O. Henry said once that one should be careful to distinguish laziness from dignified repose. Alas, that was a mere quibble. Laziness is always dignified, it is always reposeful. Philosophical laziness, we mean. The kind of laziness that is based upon a carefully reasoned analysis of experience. Acquired laziness. We have no respect for those who were born lazy; it is like being born a millionaire: they cannot appreciate their bliss. It is the man who has hammered his laziness out of the stubborn material of life for whom we chant praise and allelulia.

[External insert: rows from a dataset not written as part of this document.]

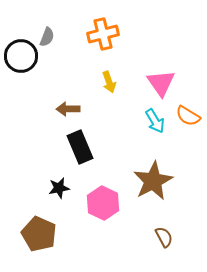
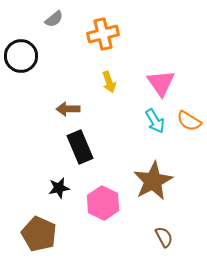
gray semicircle: moved 7 px right, 18 px up; rotated 30 degrees clockwise
orange semicircle: moved 1 px right, 5 px down
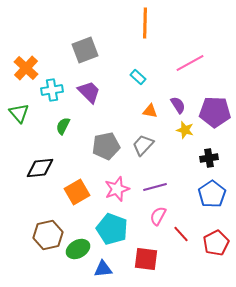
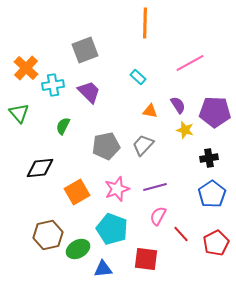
cyan cross: moved 1 px right, 5 px up
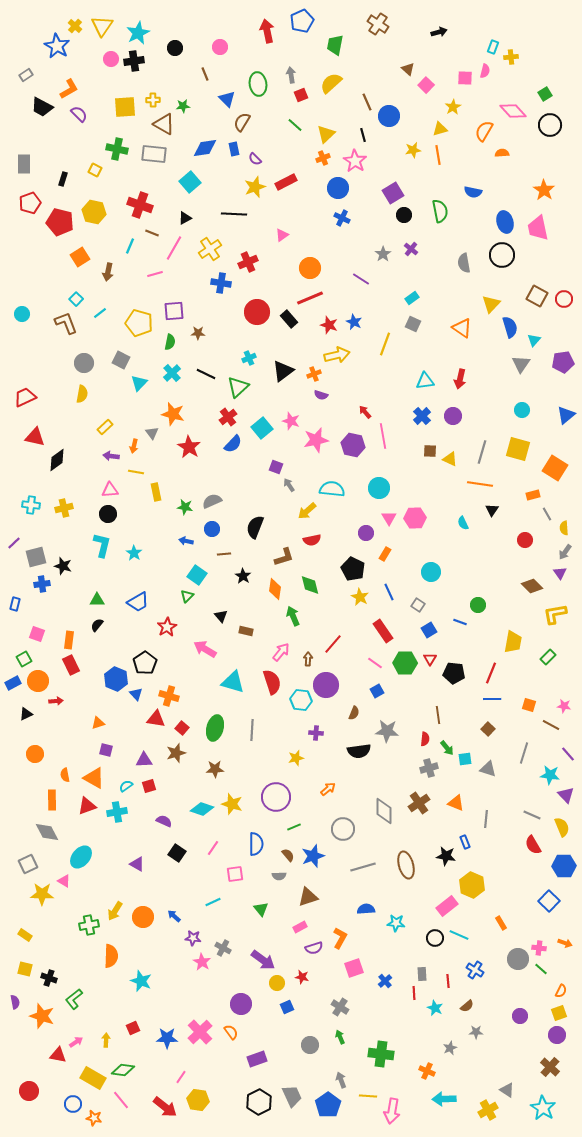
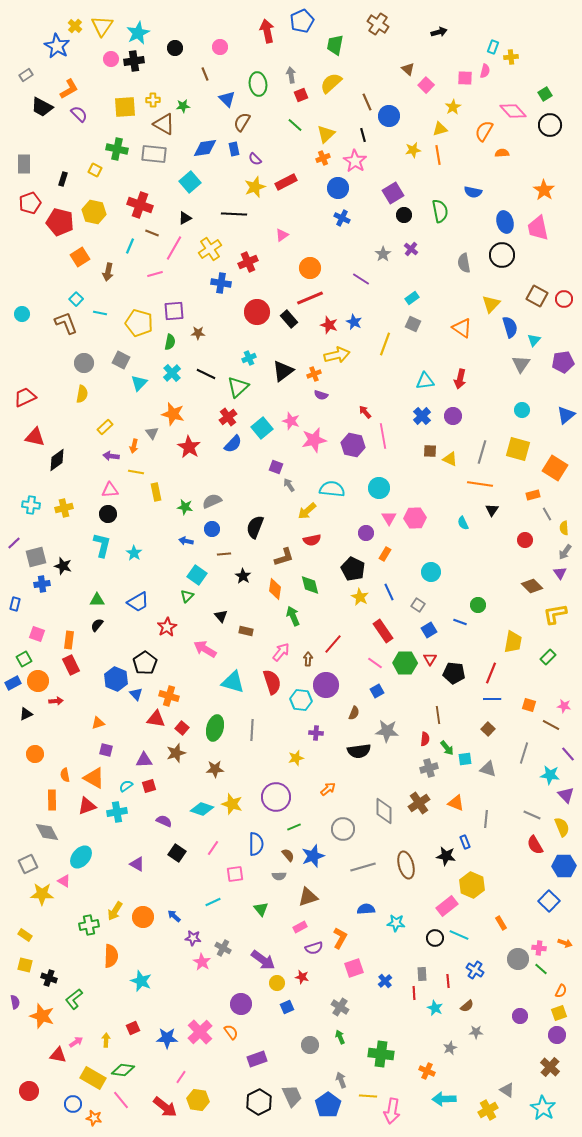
cyan line at (100, 313): rotated 48 degrees clockwise
pink star at (316, 440): moved 2 px left
red semicircle at (533, 845): moved 2 px right
yellow square at (25, 969): moved 4 px up
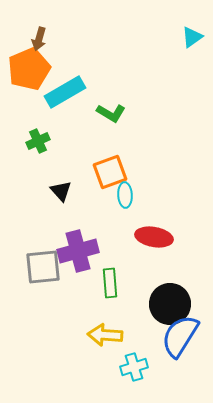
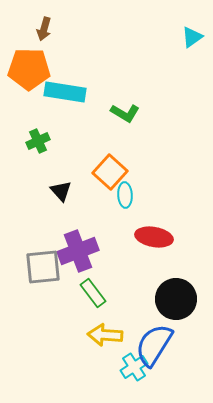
brown arrow: moved 5 px right, 10 px up
orange pentagon: rotated 24 degrees clockwise
cyan rectangle: rotated 39 degrees clockwise
green L-shape: moved 14 px right
orange square: rotated 28 degrees counterclockwise
purple cross: rotated 6 degrees counterclockwise
green rectangle: moved 17 px left, 10 px down; rotated 32 degrees counterclockwise
black circle: moved 6 px right, 5 px up
blue semicircle: moved 26 px left, 9 px down
cyan cross: rotated 16 degrees counterclockwise
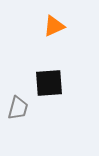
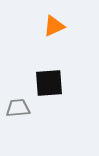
gray trapezoid: rotated 110 degrees counterclockwise
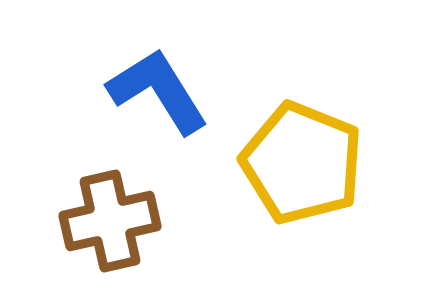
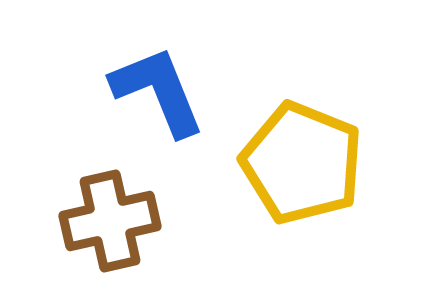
blue L-shape: rotated 10 degrees clockwise
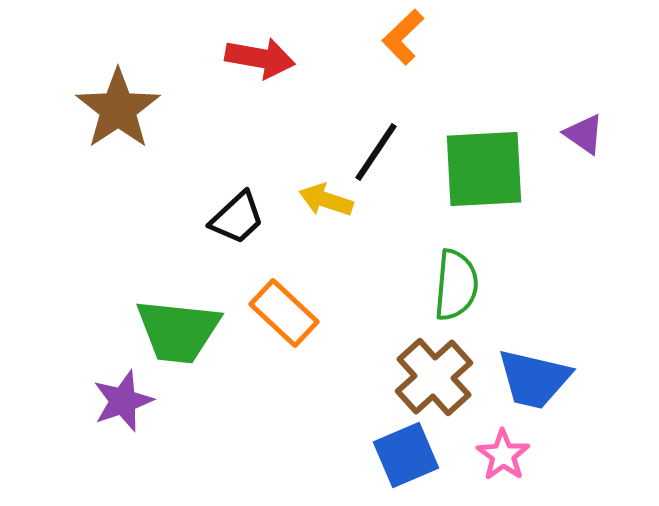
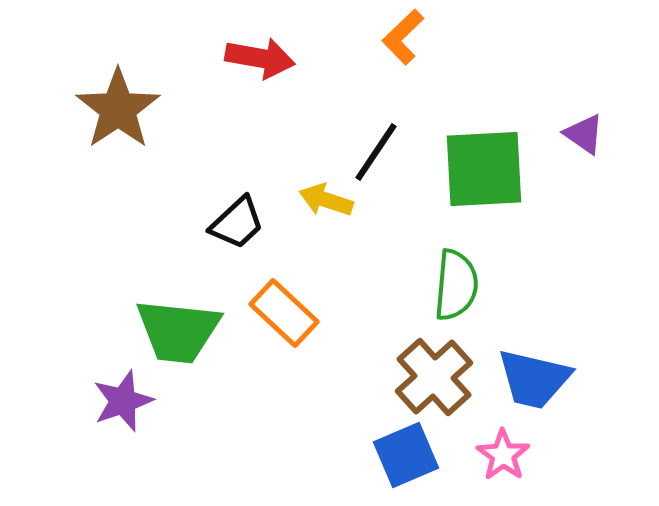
black trapezoid: moved 5 px down
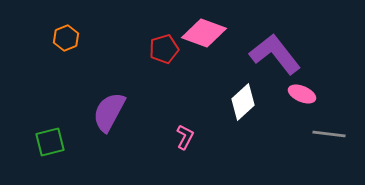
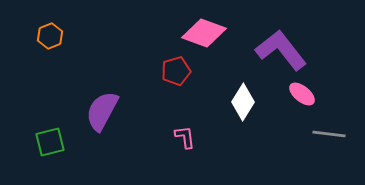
orange hexagon: moved 16 px left, 2 px up
red pentagon: moved 12 px right, 22 px down
purple L-shape: moved 6 px right, 4 px up
pink ellipse: rotated 16 degrees clockwise
white diamond: rotated 15 degrees counterclockwise
purple semicircle: moved 7 px left, 1 px up
pink L-shape: rotated 35 degrees counterclockwise
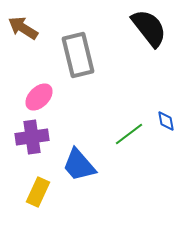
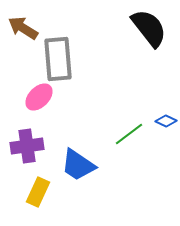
gray rectangle: moved 20 px left, 4 px down; rotated 9 degrees clockwise
blue diamond: rotated 55 degrees counterclockwise
purple cross: moved 5 px left, 9 px down
blue trapezoid: moved 1 px left; rotated 15 degrees counterclockwise
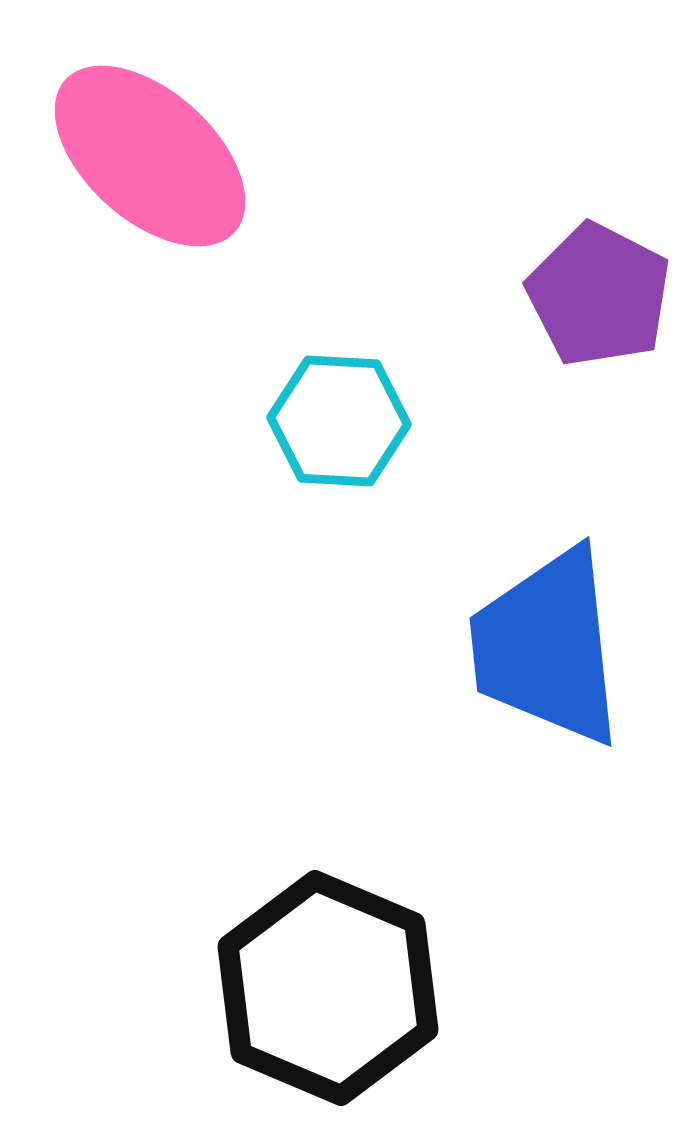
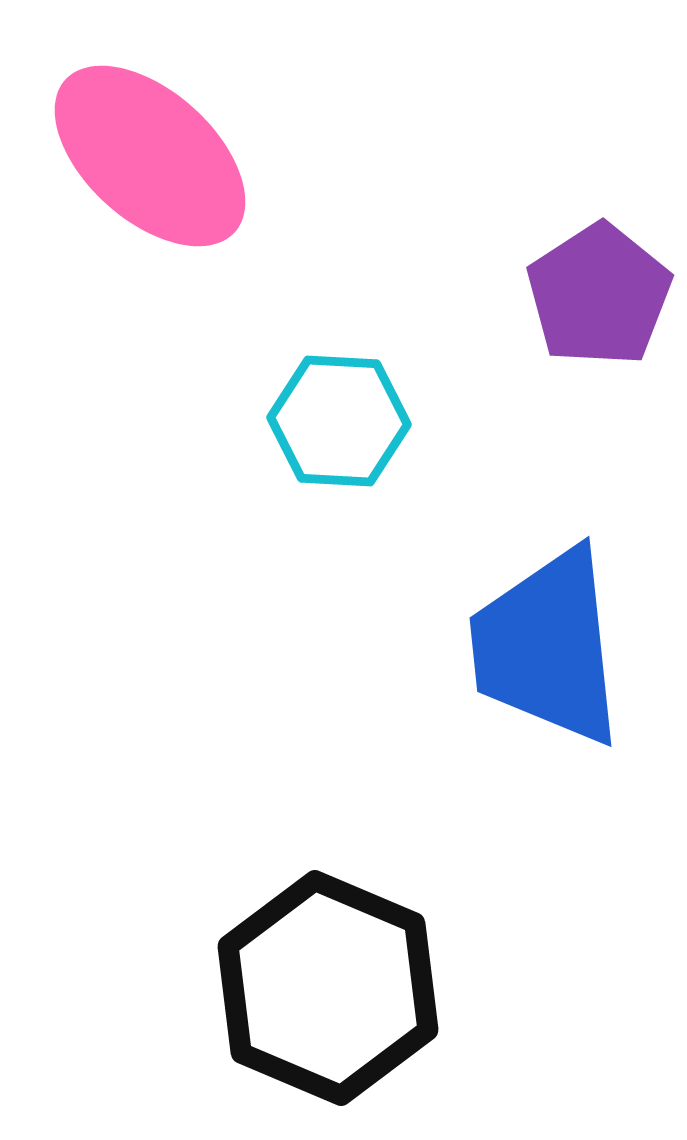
purple pentagon: rotated 12 degrees clockwise
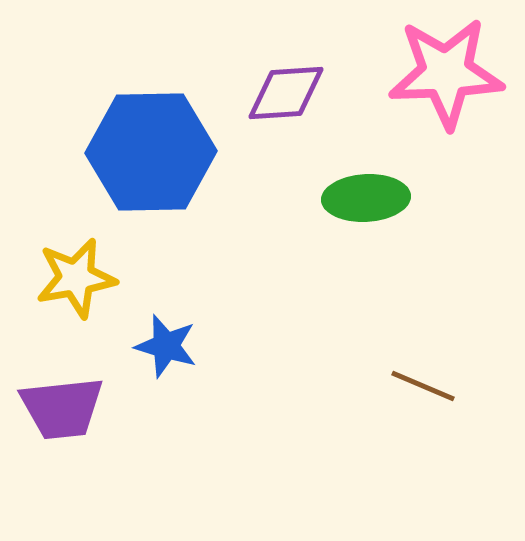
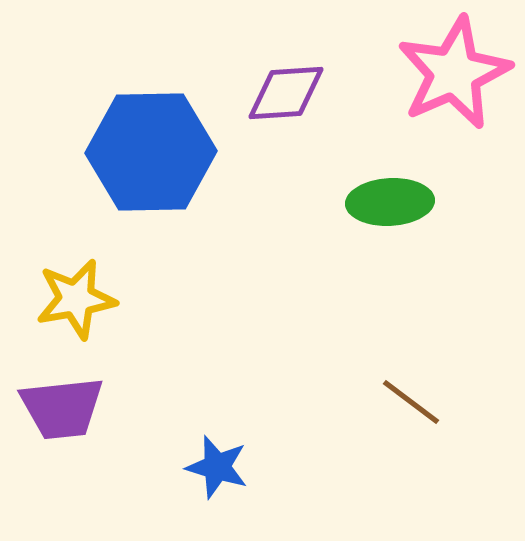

The laziest man we know—we do not like to mention his name, as the brutal world does not yet recognize sloth at its community value—is one of the greatest poets in this country; one of the keenest satirists; one of the most rectilinear thinkers. He began life in the customary hustling way. He was always too busy to enjoy himself. He became surrounded by eager people who came to him to solve their problems. “It’s a queer thing,” he said sadly; “no one ever comes to me asking for help in solving my problems.” Finally the light broke upon him. He stopped answering letters, buying lunches for casual friends and visitors from out of town, he stopped lending money to old college pals and frittering his time away on all the useless minor matters that pester the good-natured. He sat down in a secluded café with his cheek against a seidel of dark beer and began to caress the universe with his intellect.

The most damning argument against the Germans is that they were not lazy enough. In the middle of Europe, a thoroughly disillusioned, indolent and delightful old continent, the Germans were a dangerous mass of energy and bumptious push. If the Germans had been as lazy, as indifferent, and as righteously laissez-fairish as their neighbours, the world would have been spared a great deal.

People respect laziness. If you once get a reputation for complete, immovable, and reckless indolence the world will leave you to your own thoughts, which are generally rather interesting.